(Rows):
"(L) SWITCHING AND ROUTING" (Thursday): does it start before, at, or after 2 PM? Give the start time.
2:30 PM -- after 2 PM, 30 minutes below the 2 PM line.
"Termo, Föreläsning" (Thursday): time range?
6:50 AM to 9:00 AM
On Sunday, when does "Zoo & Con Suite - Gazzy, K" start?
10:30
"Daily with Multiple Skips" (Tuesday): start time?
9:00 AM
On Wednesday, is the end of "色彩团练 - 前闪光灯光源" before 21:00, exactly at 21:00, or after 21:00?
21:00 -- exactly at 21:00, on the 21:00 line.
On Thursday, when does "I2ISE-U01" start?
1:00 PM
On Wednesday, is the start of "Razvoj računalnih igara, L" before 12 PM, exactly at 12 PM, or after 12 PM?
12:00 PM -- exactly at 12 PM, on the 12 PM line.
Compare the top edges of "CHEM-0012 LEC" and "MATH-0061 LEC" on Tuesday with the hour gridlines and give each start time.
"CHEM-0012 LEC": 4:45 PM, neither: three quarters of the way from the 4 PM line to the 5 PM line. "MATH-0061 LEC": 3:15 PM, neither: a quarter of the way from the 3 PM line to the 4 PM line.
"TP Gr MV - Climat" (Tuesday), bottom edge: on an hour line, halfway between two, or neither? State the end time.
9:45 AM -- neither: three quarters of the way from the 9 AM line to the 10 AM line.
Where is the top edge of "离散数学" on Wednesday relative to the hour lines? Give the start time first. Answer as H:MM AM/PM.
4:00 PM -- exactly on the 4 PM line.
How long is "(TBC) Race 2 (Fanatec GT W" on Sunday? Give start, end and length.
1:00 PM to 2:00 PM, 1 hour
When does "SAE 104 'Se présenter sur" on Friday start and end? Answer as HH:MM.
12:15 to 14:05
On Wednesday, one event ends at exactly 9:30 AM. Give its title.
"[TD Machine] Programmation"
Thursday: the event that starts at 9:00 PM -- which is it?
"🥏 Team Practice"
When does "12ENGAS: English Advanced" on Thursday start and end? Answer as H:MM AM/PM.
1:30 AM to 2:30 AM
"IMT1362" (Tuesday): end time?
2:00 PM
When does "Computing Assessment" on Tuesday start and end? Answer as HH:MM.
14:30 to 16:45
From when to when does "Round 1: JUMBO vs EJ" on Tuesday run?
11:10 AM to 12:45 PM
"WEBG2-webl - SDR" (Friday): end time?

(Goal): Please return, unchanged, everything in the material from its first line down to the line containing "12:00 PM -- exactly", including both of those lines and nothing after them.

(Exercise output):
"(L) SWITCHING AND ROUTING" (Thursday): does it start before, at, or after 2 PM? Give the start time.
2:30 PM -- after 2 PM, 30 minutes below the 2 PM line.
"Termo, Föreläsning" (Thursday): time range?
6:50 AM to 9:00 AM
On Sunday, when does "Zoo & Con Suite - Gazzy, K" start?
10:30
"Daily with Multiple Skips" (Tuesday): start time?
9:00 AM
On Wednesday, is the end of "色彩团练 - 前闪光灯光源" before 21:00, exactly at 21:00, or after 21:00?
21:00 -- exactly at 21:00, on the 21:00 line.
On Thursday, when does "I2ISE-U01" start?
1:00 PM
On Wednesday, is the start of "Razvoj računalnih igara, L" before 12 PM, exactly at 12 PM, or after 12 PM?
12:00 PM -- exactly at 12 PM, on the 12 PM line.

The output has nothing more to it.